Oil price grabs the breaks from hikes as a worldwide hike in coronavirus cases dampen demand outlook.
The black gold started the week with a rather gloomy tone. It descended from the 11-month high notched in the previous week.
In the early to mid part of last week, crude sourced much of its leverage from the better than expected decline in supply.
It was also supported by the weakening dollar which fell to multi-year lows.
Today, as the dollar starts to firm due to the dominance of the risk-off sentiment in the market, the crude suffers from losses.
The world’s reserve currency’s index managed to crawl back to the 90-point threshold. Investors flee to the protection of safe-havens.
In the latest charts, the Brent crude shed off 0.20%, translating to 20 cents, to $54.90 per barrel. It extended the downward momentum ignited on Friday where it ended the week with a 2.3% fall.
Following the downward trend, the West Texas Intermediate slid by 0.3%, which translates to 13 cents in the New York Mercantile Exchange.
The US benchmark currently trades at $52.23 per barrel after descending by 2.3% in the last regular session last week.
According to market analysts, both contracts’ RSIs are on the overbought territory, which implies that a correction might happen anytime soon.
The continued rollouts of the vaccine in countries around the world buoyed the back to normal sentiment. This, in turn, consolidated bullish momentum for crude price.
On the other hand, rising coronavirus cases worldwide offset optimism on an upbeat demand in the coming months, which is bearish on crude oil.

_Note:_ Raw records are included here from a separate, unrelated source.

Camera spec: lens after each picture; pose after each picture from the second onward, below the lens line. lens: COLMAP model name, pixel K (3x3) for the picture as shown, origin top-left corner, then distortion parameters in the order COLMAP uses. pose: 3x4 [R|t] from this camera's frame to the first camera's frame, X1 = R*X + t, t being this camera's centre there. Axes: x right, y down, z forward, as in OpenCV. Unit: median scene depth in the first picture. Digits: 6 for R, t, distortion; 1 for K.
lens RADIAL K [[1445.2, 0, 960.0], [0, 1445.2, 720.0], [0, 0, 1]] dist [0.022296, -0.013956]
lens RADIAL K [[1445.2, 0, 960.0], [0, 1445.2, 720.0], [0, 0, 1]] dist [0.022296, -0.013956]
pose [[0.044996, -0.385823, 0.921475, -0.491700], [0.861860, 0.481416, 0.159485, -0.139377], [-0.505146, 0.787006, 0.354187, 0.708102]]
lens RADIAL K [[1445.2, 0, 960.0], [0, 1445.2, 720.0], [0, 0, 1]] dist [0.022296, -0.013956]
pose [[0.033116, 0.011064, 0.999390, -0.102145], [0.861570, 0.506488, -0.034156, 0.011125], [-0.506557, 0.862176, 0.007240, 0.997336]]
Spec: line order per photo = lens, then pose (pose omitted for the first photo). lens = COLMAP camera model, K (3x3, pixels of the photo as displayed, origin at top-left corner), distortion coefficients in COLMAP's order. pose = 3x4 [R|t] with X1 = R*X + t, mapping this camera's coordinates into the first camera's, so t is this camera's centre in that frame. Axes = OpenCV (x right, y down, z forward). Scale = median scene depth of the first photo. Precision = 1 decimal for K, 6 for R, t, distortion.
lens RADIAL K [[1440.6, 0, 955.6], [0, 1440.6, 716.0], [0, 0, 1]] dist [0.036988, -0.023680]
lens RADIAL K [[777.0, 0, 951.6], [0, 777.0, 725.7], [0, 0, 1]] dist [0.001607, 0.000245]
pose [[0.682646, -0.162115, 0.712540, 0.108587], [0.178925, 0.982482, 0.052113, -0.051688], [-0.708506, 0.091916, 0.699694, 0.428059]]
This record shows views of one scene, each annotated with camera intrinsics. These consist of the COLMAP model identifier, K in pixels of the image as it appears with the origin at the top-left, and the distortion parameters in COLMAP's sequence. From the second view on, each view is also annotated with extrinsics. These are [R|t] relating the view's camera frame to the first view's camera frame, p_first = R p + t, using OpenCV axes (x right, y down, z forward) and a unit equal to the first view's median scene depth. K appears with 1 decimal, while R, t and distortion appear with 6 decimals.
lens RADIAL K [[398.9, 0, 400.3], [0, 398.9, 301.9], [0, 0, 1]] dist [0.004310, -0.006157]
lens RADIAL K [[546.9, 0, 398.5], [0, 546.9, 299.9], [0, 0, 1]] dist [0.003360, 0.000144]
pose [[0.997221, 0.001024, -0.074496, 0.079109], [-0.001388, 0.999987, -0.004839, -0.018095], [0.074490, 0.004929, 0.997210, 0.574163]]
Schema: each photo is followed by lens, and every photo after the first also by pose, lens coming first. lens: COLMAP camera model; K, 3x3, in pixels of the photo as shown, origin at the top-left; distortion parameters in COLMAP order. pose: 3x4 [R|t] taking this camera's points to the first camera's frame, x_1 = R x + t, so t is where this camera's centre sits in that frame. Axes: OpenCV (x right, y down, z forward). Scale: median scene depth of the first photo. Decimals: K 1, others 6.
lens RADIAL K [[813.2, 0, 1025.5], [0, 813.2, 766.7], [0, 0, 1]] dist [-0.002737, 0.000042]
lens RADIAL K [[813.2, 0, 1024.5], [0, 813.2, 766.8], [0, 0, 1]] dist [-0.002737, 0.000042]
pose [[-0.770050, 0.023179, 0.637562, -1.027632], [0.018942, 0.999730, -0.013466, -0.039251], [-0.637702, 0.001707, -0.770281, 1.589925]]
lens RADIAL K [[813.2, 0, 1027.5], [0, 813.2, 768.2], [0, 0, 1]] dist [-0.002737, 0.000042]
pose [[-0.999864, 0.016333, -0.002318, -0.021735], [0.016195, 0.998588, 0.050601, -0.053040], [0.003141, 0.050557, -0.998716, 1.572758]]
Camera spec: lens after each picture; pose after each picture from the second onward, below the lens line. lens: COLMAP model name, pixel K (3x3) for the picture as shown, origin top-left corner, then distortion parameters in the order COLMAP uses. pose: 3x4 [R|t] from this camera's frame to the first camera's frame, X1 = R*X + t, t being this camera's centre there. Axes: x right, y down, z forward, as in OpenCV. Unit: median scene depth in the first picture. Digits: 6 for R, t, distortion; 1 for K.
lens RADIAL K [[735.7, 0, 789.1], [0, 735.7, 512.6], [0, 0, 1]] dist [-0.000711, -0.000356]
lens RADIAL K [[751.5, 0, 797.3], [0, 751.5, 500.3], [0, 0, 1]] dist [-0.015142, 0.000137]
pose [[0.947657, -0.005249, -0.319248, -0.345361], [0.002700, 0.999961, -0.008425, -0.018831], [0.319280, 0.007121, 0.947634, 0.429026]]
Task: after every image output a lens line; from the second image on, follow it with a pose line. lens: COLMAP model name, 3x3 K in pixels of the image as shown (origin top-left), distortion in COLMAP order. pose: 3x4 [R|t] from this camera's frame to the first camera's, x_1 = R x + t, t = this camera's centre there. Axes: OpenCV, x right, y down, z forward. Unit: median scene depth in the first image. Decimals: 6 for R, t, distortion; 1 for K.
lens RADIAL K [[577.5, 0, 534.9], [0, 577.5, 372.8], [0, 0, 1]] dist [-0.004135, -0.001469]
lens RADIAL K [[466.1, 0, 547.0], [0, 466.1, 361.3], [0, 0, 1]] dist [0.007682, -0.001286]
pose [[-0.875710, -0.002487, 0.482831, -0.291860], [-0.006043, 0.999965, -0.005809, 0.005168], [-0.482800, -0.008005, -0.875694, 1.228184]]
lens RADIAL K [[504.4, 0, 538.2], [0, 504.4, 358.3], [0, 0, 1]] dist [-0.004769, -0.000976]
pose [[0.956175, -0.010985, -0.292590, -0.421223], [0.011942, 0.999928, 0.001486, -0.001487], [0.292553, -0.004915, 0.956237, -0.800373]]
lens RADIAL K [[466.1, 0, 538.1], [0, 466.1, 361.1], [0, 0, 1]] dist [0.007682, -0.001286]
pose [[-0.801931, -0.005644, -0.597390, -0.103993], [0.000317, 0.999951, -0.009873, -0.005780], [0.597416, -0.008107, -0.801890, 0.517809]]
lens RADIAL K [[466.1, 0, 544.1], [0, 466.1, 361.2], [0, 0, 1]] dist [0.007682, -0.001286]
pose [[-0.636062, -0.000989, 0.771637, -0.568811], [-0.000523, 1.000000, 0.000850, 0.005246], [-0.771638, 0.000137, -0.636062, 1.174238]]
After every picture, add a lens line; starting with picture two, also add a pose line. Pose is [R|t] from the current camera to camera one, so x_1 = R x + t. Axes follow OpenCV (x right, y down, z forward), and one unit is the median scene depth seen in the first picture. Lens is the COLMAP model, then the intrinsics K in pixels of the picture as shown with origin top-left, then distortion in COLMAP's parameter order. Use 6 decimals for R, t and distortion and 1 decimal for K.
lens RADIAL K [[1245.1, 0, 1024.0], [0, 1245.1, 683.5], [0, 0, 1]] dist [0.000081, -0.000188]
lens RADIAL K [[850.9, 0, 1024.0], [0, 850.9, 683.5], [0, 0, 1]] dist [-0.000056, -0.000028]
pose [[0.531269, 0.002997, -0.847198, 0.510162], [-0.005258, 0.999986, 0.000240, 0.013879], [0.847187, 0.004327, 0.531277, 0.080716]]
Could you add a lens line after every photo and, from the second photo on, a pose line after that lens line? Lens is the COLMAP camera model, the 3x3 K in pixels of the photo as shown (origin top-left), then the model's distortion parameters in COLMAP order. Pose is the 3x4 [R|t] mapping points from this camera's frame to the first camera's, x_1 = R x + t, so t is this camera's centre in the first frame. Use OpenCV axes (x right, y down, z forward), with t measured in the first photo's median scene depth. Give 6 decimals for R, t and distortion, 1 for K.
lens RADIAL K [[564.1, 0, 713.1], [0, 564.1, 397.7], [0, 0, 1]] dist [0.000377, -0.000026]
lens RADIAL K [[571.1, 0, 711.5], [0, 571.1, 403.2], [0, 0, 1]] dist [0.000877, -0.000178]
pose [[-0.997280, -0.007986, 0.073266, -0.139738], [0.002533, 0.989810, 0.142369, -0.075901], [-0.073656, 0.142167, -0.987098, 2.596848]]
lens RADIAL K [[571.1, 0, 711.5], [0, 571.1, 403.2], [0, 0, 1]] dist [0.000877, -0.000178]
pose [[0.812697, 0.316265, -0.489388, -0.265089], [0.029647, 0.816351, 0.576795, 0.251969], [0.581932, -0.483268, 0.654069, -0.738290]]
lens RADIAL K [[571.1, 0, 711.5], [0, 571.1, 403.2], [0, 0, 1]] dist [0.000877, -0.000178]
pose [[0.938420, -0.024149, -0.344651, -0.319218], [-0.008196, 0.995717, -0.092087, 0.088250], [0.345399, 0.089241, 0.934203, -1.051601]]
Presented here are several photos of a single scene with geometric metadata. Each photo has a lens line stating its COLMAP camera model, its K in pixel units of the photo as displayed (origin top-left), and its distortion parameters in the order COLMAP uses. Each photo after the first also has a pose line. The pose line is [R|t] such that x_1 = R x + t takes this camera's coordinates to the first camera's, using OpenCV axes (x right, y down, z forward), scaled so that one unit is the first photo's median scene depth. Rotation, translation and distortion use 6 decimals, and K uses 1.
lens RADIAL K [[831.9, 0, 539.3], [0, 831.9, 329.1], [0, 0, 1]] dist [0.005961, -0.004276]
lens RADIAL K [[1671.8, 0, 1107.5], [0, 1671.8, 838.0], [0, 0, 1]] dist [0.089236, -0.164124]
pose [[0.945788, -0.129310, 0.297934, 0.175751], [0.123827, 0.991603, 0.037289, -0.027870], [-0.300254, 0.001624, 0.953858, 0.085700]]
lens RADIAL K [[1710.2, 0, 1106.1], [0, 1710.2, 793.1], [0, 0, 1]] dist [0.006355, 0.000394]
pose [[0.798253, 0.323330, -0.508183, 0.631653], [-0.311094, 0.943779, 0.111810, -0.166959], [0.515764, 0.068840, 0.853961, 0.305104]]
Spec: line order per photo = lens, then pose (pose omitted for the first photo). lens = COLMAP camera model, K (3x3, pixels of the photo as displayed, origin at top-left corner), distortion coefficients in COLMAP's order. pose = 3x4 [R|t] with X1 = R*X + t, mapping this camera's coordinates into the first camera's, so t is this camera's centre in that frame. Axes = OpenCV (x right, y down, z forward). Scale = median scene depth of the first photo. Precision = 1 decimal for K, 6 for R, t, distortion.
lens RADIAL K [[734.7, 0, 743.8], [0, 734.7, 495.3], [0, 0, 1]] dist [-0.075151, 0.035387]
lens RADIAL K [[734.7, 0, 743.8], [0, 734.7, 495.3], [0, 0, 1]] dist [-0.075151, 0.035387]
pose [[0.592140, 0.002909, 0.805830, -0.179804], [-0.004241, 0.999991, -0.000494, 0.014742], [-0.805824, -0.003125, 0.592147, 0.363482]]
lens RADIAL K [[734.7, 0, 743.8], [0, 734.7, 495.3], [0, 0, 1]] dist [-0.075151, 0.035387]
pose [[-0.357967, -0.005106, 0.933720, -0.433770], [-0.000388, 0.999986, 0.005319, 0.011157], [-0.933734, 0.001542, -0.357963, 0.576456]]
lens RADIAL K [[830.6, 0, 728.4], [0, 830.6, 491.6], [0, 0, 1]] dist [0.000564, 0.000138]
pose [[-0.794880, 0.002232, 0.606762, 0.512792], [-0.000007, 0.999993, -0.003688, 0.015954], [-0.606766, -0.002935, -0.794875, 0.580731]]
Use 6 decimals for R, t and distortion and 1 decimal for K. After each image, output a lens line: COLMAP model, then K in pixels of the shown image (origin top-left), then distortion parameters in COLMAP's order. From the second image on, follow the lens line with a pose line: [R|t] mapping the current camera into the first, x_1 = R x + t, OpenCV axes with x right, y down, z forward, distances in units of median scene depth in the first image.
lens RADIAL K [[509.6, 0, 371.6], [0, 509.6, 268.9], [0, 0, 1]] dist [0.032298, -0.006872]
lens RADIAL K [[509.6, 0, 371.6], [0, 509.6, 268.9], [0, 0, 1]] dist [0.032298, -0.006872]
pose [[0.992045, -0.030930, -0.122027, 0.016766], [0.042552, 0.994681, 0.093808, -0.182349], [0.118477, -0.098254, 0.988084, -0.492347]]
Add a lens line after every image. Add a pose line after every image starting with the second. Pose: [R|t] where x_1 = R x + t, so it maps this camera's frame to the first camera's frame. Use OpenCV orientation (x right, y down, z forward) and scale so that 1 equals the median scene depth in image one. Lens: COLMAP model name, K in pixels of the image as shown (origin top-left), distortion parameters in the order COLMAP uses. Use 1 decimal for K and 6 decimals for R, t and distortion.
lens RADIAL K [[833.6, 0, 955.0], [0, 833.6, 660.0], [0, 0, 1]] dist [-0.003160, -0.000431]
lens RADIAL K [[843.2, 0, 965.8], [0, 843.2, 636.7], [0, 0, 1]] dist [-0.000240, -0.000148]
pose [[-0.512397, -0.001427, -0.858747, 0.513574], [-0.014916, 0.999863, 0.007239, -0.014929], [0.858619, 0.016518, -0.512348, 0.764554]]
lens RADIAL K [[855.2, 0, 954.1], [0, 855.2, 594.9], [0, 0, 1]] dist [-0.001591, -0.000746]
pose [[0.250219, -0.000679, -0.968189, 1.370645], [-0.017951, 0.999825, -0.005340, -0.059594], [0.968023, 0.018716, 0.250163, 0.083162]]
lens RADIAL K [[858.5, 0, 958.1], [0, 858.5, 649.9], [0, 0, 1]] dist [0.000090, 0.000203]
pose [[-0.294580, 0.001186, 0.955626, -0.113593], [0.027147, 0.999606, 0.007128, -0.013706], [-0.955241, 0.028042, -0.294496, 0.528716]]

More countries, including some of the world’s biggest economies, continue to adopt stricter mobility restrictions and extend those already in place.
With this, spectators are skeptical whether a revamp is possible at an expected timeline.
In the previous week, OPEC’s de facto leader, Saudi Arabia, self-initiated an output curb amounting to 1 million barrels per day.
This is to support the still volatile crude oil price in the market amid a looming overproduction.
In the latest update, Russia followed the leader’s suit and decided to cut its daily output as well.
Consequently, Libya decreased daily production of roughly 200,000 barrels per day after a damaged pipeline was put on close.
For the record, the country reopened its oil production last year after a long hiatus due to the civil war.
The latest developments ease the bloc’s apprehensions amid the volatile international demand.